Tableaux 1970-1984 is a catalogue published in 1984 on the occasion of Lüthi’s exhibition at FRAC des Pays de la Loire in Genas. Paintings, drawings and photos communicate between each other constructing layers and different dimensions around the theme of identity. Black and white and colours pictures inscribed on the line of performance documentary build up a fragmentary story of loneliness and duality, which are experienced on their own, in the body itself, and which live outside him, through voids and encounters with objects and people. The artist lives through the irony of being and not being someone while making use of the photographer’s position of being “en voyeur” to fundamentally analyse his identity through what is other than himself.
Lüthi is interested in what contradicts the ideal state of things, namely the objects taken by humans as a presupposed ideal state and promise of a better feeling, although being just objects interposed between them and essentiality. These are words taken from his interview with Patrick Frey, reported in the book as a preamble to his tableaux. Beauty is indeed perceived in the everyday objects that a person gathers together in their house, and which result being their very expression. Moreover, when those objects are in relation with humans that give them importance, their representation transcends their banal reality. On the other hand, when they are isolated, desolation emerges and emanates all around.

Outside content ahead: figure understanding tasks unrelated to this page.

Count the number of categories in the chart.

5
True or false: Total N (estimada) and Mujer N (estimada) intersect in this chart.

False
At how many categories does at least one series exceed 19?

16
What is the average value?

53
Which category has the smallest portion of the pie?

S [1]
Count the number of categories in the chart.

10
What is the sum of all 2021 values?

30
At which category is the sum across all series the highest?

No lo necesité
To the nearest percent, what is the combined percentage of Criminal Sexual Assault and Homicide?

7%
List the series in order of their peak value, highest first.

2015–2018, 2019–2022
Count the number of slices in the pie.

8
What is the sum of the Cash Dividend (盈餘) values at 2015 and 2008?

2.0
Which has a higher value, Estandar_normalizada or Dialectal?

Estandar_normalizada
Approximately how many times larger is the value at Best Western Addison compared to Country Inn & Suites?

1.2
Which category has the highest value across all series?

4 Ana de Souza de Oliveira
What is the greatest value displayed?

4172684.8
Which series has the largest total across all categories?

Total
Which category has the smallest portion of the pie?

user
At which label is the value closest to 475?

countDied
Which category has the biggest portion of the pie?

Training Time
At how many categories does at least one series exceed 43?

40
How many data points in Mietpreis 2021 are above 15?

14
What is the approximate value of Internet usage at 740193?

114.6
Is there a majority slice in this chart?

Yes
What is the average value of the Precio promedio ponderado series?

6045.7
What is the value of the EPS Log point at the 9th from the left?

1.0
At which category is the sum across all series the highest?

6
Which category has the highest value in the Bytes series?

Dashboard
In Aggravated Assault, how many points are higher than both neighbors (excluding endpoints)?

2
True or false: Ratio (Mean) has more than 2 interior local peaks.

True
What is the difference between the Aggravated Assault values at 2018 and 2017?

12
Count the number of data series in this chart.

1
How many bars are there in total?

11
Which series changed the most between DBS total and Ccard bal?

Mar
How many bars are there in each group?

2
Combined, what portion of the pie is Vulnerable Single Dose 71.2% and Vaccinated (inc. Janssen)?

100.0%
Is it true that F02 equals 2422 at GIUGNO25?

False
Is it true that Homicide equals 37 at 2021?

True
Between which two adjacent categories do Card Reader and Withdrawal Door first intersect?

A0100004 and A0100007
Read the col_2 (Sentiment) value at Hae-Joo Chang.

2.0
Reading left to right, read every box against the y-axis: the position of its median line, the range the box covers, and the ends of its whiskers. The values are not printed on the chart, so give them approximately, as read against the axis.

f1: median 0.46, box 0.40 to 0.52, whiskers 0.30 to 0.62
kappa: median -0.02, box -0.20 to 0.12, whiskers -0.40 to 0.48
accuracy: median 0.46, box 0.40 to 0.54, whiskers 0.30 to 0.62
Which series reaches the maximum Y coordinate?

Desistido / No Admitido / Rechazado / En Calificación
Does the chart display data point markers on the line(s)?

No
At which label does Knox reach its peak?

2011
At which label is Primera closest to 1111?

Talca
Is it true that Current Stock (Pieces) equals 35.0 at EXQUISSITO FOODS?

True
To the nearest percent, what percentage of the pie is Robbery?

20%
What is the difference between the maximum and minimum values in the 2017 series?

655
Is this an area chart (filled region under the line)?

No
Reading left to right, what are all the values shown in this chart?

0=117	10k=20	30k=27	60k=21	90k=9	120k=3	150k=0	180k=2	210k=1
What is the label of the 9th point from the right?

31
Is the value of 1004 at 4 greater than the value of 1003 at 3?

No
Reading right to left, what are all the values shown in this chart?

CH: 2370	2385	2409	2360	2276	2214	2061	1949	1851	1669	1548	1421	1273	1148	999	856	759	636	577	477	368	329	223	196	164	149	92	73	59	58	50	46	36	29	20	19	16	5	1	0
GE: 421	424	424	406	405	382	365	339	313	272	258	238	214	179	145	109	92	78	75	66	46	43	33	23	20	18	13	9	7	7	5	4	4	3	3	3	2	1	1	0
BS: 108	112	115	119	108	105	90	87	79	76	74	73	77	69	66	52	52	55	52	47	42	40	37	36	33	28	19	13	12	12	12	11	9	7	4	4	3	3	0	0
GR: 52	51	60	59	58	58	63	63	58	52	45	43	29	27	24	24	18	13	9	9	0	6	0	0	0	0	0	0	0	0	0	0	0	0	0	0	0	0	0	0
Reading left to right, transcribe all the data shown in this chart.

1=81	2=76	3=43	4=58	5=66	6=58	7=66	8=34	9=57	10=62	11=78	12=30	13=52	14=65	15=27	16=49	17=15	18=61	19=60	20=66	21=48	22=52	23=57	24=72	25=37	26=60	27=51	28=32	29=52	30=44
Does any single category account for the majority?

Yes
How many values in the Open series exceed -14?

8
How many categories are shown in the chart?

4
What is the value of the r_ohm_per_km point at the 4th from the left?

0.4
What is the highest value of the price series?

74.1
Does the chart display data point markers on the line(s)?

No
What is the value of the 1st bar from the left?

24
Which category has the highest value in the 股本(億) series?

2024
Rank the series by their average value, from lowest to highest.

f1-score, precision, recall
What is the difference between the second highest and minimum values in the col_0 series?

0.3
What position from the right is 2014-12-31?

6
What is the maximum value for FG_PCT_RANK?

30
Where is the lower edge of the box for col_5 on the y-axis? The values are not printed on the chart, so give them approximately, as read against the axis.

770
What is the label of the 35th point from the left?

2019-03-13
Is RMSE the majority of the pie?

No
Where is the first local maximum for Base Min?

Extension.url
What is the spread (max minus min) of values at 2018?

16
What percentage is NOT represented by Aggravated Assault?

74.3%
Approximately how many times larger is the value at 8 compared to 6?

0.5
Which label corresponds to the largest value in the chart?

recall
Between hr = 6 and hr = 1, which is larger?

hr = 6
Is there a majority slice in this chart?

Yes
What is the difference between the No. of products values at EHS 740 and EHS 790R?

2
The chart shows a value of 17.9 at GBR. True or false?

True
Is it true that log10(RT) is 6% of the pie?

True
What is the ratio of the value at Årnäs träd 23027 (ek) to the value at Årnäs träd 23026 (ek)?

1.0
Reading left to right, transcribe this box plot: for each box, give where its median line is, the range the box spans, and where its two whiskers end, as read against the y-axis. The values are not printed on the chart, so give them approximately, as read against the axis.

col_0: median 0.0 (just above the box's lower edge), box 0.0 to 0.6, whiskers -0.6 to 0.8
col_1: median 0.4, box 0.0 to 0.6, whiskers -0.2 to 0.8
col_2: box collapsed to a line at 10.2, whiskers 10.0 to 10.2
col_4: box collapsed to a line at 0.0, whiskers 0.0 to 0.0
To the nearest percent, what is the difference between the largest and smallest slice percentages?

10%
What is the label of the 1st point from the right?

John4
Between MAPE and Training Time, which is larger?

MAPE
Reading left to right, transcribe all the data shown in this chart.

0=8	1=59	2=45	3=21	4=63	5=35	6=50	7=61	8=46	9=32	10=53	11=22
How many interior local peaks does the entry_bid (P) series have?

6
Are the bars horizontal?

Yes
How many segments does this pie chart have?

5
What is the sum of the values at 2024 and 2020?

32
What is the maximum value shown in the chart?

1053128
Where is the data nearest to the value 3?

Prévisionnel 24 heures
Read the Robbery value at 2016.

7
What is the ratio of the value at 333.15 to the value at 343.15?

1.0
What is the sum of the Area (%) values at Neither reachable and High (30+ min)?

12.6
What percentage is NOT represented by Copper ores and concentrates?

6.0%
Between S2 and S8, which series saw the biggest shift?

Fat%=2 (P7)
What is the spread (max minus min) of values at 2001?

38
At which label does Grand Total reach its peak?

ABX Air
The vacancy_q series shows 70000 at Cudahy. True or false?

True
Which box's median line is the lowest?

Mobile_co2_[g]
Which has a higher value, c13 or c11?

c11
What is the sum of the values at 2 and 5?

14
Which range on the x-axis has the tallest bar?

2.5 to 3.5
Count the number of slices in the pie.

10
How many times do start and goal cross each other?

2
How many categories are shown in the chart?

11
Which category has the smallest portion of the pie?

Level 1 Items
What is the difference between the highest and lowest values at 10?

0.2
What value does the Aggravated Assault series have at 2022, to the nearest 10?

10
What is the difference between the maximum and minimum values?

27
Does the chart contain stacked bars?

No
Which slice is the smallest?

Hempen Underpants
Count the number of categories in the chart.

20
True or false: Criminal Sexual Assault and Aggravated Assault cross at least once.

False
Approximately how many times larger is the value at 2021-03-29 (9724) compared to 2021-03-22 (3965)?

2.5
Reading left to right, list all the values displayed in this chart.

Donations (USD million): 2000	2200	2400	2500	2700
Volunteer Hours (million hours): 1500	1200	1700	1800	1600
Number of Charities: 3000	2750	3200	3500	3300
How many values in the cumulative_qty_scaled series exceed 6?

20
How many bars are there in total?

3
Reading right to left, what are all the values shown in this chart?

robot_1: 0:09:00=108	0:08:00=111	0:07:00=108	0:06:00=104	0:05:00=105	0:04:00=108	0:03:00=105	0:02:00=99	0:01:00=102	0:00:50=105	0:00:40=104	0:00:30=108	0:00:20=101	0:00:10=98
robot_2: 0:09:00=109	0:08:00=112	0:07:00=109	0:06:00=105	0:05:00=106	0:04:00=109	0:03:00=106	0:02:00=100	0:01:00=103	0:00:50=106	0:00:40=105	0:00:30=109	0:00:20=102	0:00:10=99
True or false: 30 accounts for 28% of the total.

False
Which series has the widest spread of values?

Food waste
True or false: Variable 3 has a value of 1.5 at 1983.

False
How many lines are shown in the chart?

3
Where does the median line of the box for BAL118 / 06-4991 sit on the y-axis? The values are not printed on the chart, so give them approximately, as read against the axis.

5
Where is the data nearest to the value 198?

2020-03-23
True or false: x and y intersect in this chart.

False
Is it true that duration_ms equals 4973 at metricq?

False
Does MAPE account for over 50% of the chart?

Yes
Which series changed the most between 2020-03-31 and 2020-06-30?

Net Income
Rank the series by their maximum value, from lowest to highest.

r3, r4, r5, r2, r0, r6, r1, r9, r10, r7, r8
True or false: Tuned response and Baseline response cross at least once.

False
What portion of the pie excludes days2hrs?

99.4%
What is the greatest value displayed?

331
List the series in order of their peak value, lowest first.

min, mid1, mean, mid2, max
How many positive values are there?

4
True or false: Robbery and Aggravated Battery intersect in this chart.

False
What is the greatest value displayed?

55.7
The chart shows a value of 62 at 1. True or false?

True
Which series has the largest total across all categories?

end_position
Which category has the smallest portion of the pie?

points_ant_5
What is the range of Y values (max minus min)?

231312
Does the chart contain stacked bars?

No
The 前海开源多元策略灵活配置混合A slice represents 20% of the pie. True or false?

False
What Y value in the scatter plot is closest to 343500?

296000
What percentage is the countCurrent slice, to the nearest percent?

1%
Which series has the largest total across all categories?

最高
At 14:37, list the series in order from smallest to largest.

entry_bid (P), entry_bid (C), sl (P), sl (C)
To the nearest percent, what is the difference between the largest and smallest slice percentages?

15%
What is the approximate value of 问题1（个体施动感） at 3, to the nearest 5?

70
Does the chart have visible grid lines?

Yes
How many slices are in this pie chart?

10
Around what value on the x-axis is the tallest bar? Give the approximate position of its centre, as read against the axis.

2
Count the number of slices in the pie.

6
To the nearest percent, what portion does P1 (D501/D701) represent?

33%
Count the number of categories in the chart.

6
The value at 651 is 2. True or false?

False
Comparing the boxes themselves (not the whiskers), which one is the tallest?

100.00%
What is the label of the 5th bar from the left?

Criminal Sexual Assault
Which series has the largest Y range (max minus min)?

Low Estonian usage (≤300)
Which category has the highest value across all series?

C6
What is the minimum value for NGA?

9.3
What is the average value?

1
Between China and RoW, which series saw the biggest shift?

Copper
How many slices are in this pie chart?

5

In a Pirandellian sense, Lüthi works are conceived in irony, resulting in the representation of the condition of humans of being one, one-hundred different people and nobody at the same time. He is one, he is paradoxically nobody because he wears different personalities as if they were masks, often imposed by pre-constituted societal codes. Loneliness flourishes in the exclusion from society when the subject decides to experience their identity (and gender) in discordance whit what the others want to see in them. In performing androgyny as a non-ontological identity, the artist plays around the concept of role and unified ambisexuality. Polymorphous private performances take place in interiors, that function as a psychical and social environment (milieu) intimately echoing in the persona of Lüthi and vice versa. Photography, being ontologically connected to the real world has the potential of being considered part of it rather than just a substitute of it. The images are then records of an event that never took place except in the photos themselves.
Urs Lüthi (born 10 September 1947 in Kriens) is a Swiss eclectic and innovative Conceptual artist. During his long career, he has experimented with various styles and techniques – including photography, sculpture, performance, silk-screen, video and painting. He is famous for placing his body and his alter ego in the center of artworks, trying to grasp his own self and question the reality.
Lüthi attended the School of Applied Arts in Zurich and upon finishing studies, started working as a graphic designer. He has been a university professor since 1994 in Kassel, Germany. The canton of Zurich awarded Lüthi the prize of honor for his work in 1996, and in 2009 the city of Kassel gave him the Arnold-Bode-Preis.